All patients with pheochromocytomas should be screened for MEN-2 and von Hippel-Lindau disease to avert further morbidity and mortality in the patients and their families. All patients in families with MEN-2 or von Hippel-Lindau disease should be screened for pheochromocytoma, even if they are asymptomatic.
嗜铬细胞瘤是两种具有常染色体显性遗传模式的疾病的特征——2型多发性内分泌腺瘤病(MEN-2)(伴有甲状腺髓样癌和甲状旁腺功能亢进)和冯·希佩尔-林道病(伴有视网膜血管瘤、中枢神经系统血管母细胞瘤、肾细胞癌、胰腺囊肿和附睾囊腺瘤)。嗜铬细胞瘤患者中这些综合征的发生率尚不清楚。

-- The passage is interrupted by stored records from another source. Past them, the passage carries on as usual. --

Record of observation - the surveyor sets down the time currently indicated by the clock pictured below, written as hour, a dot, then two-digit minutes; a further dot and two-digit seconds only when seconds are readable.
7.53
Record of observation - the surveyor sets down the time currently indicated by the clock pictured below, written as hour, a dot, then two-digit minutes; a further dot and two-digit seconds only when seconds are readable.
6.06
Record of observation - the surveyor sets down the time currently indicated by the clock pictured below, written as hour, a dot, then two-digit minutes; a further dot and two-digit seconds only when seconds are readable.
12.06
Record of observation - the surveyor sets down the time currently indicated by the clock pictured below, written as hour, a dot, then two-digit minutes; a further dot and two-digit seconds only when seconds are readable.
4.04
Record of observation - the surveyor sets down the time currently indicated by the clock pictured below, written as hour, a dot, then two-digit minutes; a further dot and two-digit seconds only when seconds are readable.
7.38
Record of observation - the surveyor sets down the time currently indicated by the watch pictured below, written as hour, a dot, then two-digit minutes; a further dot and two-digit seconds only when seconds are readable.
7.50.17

在一组未经选择的嗜铬细胞瘤患者中,我们进行了五肽胃泌素试验、甲状旁腺激素测定、脑部计算机断层扫描(CT)或磁共振成像(MRI)、检眼镜检查、腹部CT成像和睾丸超声检查。我们还通过测量血浆和尿儿茶酚胺、血浆嗜铬粒蛋白A以及进行腹部超声检查、CT和MRI以及间碘苄胍闪烁显像,对患有MEN-2或冯·希佩尔-林道病的家族成员进行嗜铬细胞瘤筛查。
82例未经选择的嗜铬细胞瘤患者中有19例(23%)是家族性疾病携带者;19%患有冯·希佩尔-林道病,4%患有MEN-2。前瞻性研究发现,在79名有嗜铬细胞瘤风险的受试者中,有36名(46%)发现了42例未被怀疑的嗜铬细胞瘤。总体而言,有130例患者患有185个嗜铬细胞瘤;43例患有冯·希佩尔-林道病,24例患有MEN-2,63例患有散发性肿瘤。家族性嗜铬细胞瘤患者和散发性嗜铬细胞瘤患者在诊断时的平均年龄(32岁对46岁,P<0.001)、多灶性定位(55%对8%,P<0.001)和癌症(0对11%,P=0.005)方面存在差异;但在肾上腺外肿瘤的发生率方面无差异(24%对16%)。38%的冯·希佩尔-林道病携带者和24%的MEN-2携带者以嗜铬细胞瘤作为其综合征的唯一表现。
所有嗜铬细胞瘤患者均应筛查MEN-2和冯·希佩尔-林道病,以避免患者及其家族出现更多的发病和死亡情况。所有患有MEN-2或冯·希佩尔-林道病的家族中的患者均应接受嗜铬细胞瘤筛查,即使他们没有症状。